In order that this does not read like some advertisement and is not overtly offensive to business and personal associates. I’ve set myself a simple rule, which shall apply to all future blogs too.
“No mention of names, brands, companies etc. with whom I’m closely associated!!!
Over the past few weeks I’ve been particularly taken by a type of chart called the candlesticks!!! It all started with the Bosses asking for close monitoring of cash and FX (Forex) positions. Just to put things in perspective, and before my mates with Finance and MBA degrees start slamming ….I’ve no prior finance experience and don’t understand a whole lot, so please pardon some amounts of b******t . Hell, a year back I was selling engines and setting up contract manufacturing bases with no inkling of what financial markets looked like.
Anyway point is, with the job at hand I had to get an outlook from our bankers on various currency pairs, take their consensus and advise on how we hold or move cash positions. The bank’s responding email and enclosed chart resulted in what I call a WTF moment (which for the benefit of the not so abusive lot is What The F***k). It was dotted with words like head-shoulder, resistance and support, retracement levels, relative strength, short positions, long positions etc. etc.!!! I didn’t understand a word and in desperation called on the friendly neighbourhood Lady Trader. Lady Trader was kind enough to oblige and over an evening of copious amount of drinks, gave me a crash course on technical trading and the use of candlesticks.

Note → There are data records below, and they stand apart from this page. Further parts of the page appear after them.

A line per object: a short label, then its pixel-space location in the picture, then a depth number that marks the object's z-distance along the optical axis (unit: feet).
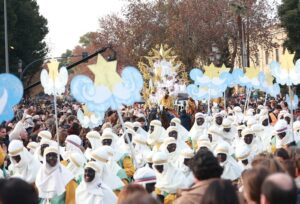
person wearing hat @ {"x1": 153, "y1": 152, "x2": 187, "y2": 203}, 30.50
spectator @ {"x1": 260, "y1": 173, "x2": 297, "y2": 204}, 14.39
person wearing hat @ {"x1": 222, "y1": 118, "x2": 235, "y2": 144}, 48.42
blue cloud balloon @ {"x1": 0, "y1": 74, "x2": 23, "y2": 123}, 32.63
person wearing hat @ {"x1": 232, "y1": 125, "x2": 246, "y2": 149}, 40.95
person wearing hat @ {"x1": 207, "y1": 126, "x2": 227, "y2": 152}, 46.34
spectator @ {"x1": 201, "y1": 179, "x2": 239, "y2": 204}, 15.14
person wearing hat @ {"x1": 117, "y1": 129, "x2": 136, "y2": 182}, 40.96
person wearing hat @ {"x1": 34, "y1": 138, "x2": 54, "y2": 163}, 38.40
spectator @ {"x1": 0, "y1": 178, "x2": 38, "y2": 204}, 14.80
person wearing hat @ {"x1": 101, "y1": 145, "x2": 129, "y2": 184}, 34.66
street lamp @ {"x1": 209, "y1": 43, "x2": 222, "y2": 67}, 131.44
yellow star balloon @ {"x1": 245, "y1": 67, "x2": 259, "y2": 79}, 68.69
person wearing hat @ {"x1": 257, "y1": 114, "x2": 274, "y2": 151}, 46.35
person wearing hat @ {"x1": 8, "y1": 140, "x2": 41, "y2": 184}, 33.71
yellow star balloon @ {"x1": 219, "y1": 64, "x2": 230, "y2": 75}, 65.76
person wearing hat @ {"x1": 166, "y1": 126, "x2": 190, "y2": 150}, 45.32
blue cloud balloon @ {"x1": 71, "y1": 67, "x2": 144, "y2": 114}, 36.37
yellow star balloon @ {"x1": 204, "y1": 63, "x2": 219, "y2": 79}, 63.05
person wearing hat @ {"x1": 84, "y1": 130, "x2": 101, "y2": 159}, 42.50
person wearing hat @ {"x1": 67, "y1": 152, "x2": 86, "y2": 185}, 33.55
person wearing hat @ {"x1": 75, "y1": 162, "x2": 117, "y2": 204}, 27.63
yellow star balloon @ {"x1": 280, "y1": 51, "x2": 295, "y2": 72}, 52.13
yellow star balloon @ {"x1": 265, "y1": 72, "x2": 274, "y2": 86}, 66.59
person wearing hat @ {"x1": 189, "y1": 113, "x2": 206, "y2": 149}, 53.41
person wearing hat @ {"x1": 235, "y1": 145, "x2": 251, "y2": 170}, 36.78
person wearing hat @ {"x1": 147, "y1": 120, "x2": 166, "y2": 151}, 45.61
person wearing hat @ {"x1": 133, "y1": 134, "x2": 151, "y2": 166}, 45.48
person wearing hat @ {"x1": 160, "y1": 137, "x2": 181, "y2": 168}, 39.29
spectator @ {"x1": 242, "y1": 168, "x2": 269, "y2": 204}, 17.07
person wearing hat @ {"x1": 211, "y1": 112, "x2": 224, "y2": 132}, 51.62
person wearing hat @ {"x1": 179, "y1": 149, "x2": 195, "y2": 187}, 34.49
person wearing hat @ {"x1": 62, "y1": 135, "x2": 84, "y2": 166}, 40.35
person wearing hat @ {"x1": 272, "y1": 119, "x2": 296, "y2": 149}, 44.65
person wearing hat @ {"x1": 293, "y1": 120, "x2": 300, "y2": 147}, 48.12
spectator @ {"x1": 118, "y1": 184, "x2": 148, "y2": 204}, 17.57
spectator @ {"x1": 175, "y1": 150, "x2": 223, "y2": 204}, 18.48
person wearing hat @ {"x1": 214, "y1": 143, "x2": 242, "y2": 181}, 34.14
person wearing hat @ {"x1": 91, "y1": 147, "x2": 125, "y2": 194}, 31.19
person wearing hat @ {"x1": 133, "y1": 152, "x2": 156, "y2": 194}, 26.58
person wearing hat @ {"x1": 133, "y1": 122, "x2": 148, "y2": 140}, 52.60
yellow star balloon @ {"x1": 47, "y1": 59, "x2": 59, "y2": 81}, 41.93
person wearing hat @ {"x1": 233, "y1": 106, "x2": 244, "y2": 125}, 65.58
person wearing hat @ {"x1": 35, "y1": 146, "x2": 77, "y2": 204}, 30.58
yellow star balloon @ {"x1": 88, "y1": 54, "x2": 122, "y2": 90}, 36.14
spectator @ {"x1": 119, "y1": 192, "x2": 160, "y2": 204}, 14.40
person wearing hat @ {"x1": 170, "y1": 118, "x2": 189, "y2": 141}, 50.23
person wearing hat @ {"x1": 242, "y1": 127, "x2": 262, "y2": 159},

Post the initial crash course there was a lot of reading on tech trading, how it’s done, what to watch for blah blah blah!!! (Boring details) which brought me to the Fibonacci Retracement, one of the more popular tools in tech trading. In layman’s terms if on an fx, stock or index candlestick chart we consider a high point and a low point and divide the difference into ratios of 61.8%, 38.2%,23.6% and throw in a 50% the price movement changes direction at these levels. Well… more or less!!! I do not know why…if anyone reading finds out then please let me know too.
The reading gave rise to questions, calling for another round of drinks yesterday, marginally tipping the balance however was the fact that the tab would be picked up by Lady Trader’s expense account. Please don’t be under the impression that this was all fun and no work and that this blog has no point. There is a point. Anyway between cocktails Lady Trader explained that candlesticks essentially represent the mood of the market or what could be broadly called a behavioral pattern. Traders try and understand these behavioral patterns and determine entry and exit points. After a few more indicator discussions and five cocktails each we called it a day!!!!
What stuck to me was the remark about behavioral patterns. Nature evidently relies on these Fibonacci ratios to maintain balance, starting from atoms to bees to rabbits to sunflowers and so on and so forth. Financial markets too for some reason follow these ratios. But aren’t financial markets essentially people buying and selling and their behavioral pattern. To convince myself I tried imposing these ratios on certain goods which closely mirror GDP and consumer spending across a 10yr timeframe, and believe me was shocked!!! It was a WTF moment!!!
The commodities quite closely followed the pattern. This brings up the title question:
“How random are we?? “
Are we random at all or are we programmed by nature’s grand design, to follow specific patterns???? What about free will !!! Be as you want to be !!! etc. etc.